### WHAT IS REQUIRED:
The word "left" occurs in some lines of the data. Return each such line.
BEGIN LISTED ENTRIES
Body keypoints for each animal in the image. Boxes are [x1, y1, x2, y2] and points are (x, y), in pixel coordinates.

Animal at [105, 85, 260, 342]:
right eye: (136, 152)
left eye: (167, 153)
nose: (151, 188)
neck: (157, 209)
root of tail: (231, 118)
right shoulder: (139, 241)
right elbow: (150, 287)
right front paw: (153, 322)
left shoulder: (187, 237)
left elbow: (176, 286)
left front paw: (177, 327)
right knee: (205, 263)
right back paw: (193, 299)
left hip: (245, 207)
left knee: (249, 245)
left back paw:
END LISTED ENTRIES
### SOLUTION BELOW:
left eye: (167, 153)
left shoulder: (187, 237)
left elbow: (176, 286)
left front paw: (177, 327)
left hip: (245, 207)
left knee: (249, 245)
left back paw:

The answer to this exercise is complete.